*** Text under study Section Begins ***
Rapid mutation has long been considered a key to viral adaptation to environmental change. But in the case of the coronavirus responsible for deadly severe acute respiratory syndrome (SARS), collaborating researchers at the University of North Carolina and Vanderbilt University have found that accelerating the rate of mutations cripples the virus's ability to cause disease in animals. In addition, they say this finding may allow scientists to explore a new option for creating safer live vaccines.
A collaborative study, published Nov. 11 in Nature Medicine, demonstrates a SARS-coronavirus, altered to lack the ability to "proofread" (correct mistakes in replication), begins to mutate much more rapidly and becomes unable to cause disease in mouse models. In effect, the alteration creates a profoundly weakened or attenuated SARS virus.
This work may offer reassurance at a critical time. Public attention was recently heightened regarding a novel human coronavirus that sickened at least two with respiratory and kidney disease, killing one in the Middle East. The SARS outbreak in 2002 and 2003 caused 50 percent mortality in older adults. A rapid and effective international response ended the outbreak in just four months. The final tally: 8,422 cases of SARS, resulting in 916 deaths.
"We originally thought that the virus might find a way to fix the mutations we engineered or work around them as viruses often do. That didn't happen, and in this case, the attenuated viruses replicated well enough and long enough to generate a protective immune response, even in immunocompromised animals, so it works wonderfully as a vaccine in an animal model," says Rachel Graham, PhD, a research associate at UNC, who led the research.
The study is the culmination of more than a decade of collaboration between the laboratories of Mark Denison, MD, the Craig-Weaver Professor of Pediatrics and professor of pathology, microbiology and immunology at Vanderbilt University School of Medicine, and Ralph Baric, PhD, professor of microbiology, immunology and epidemiology at the University of North Carolina at Chapel Hill's Gillings School of Global Public Health. The researchers' aim is to better understand how coronaviruses, which also cause the common cold, evolve and spread between species.
Denison's lab developed the attenuated SARS virus by disabling a unique exoribonuclease (or ExoN) protein, referred to as a proofreading protein. Previous Vanderbilt studies had shown that disabling ExoN knocks out the virus's ability to correct mistakes, increases mutations twentyfold, and stops its ability to cause disease, at least in the lab setting. Graham, formerly a graduate student in Denison's lab, was able to continue the work in animal models as a postdoctoral scientist in Baric's lab.
*** Text under study Section Ends ***
Directions: Continue the article on the mutation-prone, weakened SARS coronavirus, starting after its final sentence.
*** Data to examine Section Begins ***
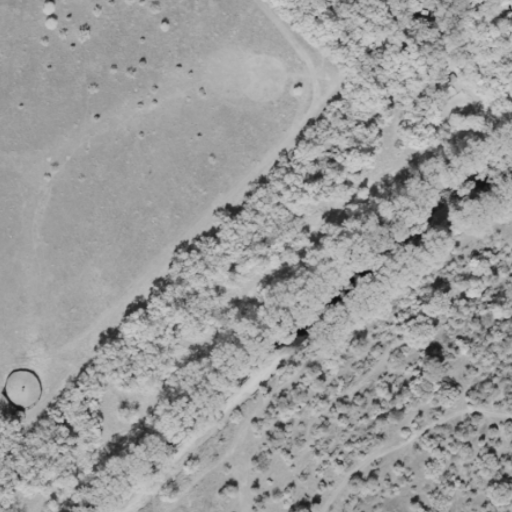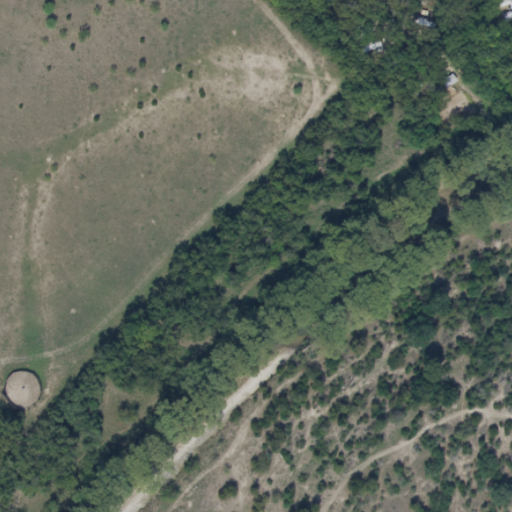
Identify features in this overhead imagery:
road: (397, 37)
river: (297, 316)
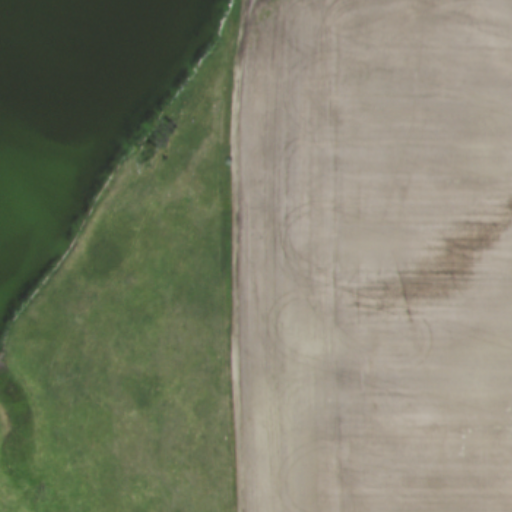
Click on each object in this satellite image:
road: (233, 255)
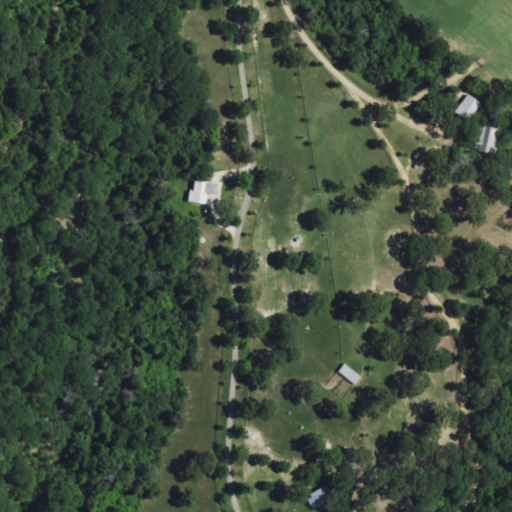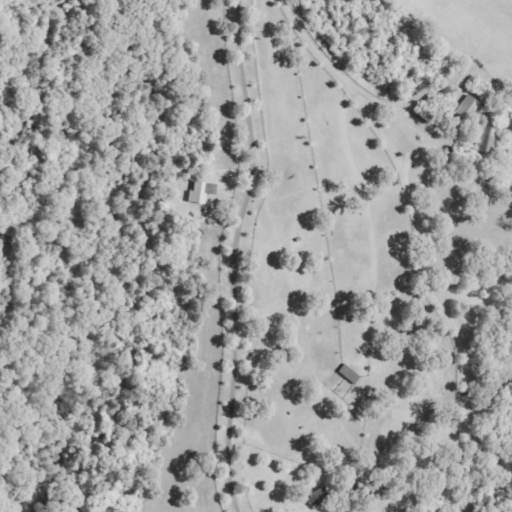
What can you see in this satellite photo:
building: (469, 108)
building: (489, 138)
building: (202, 193)
road: (424, 241)
road: (231, 254)
building: (350, 375)
building: (323, 495)
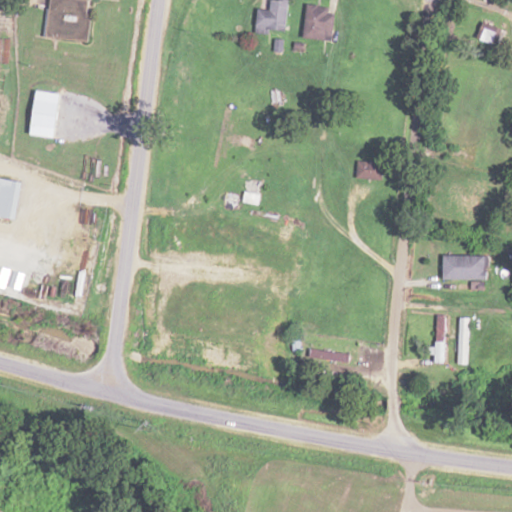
*** Data to examine Section Ends ***
Your response:
Coronaviruses are RNA viruses known to have the largest genomes in the RNA viral world. It is now understood that the ExoN proofreading protein allows coronaviruses to maintain their expanded genomes, with many proteins evolved to help them survive and spread. But deactivation of ExoN creates a particularly enticing potential approach to vaccine design.
"Live vaccines in general confer broader and longer-lasting immunity, but the risk of live vaccines is they could potentially revert back to virulence as happened with the live polio vaccine in immunocompromised people," Baric says. "Our evidence is exciting because a more permanently attenuated virus might be safer. We believe that related approaches can be applied to other important human and animal viruses, resulting in safer vaccines."
To test the likelihood of reversion to virulence, researchers allow a virus to grow in a host that lacks immunity. In the current study, even in very young, very old and immunocompromised animals, the virus did not kill and could persist for a long time without showing signs of a return to virulence.
"In contrast to science fiction, where mutations are evil and endanger the world, our studies demonstrate that viruses have evolved to tightly control their mutation rates, and changing that rate is detrimental to virus survival and disease in nature," Denison says. "Since all coronaviruses have the ExoN protein, this method for attenuation could be broadly applicable in coronaviruses."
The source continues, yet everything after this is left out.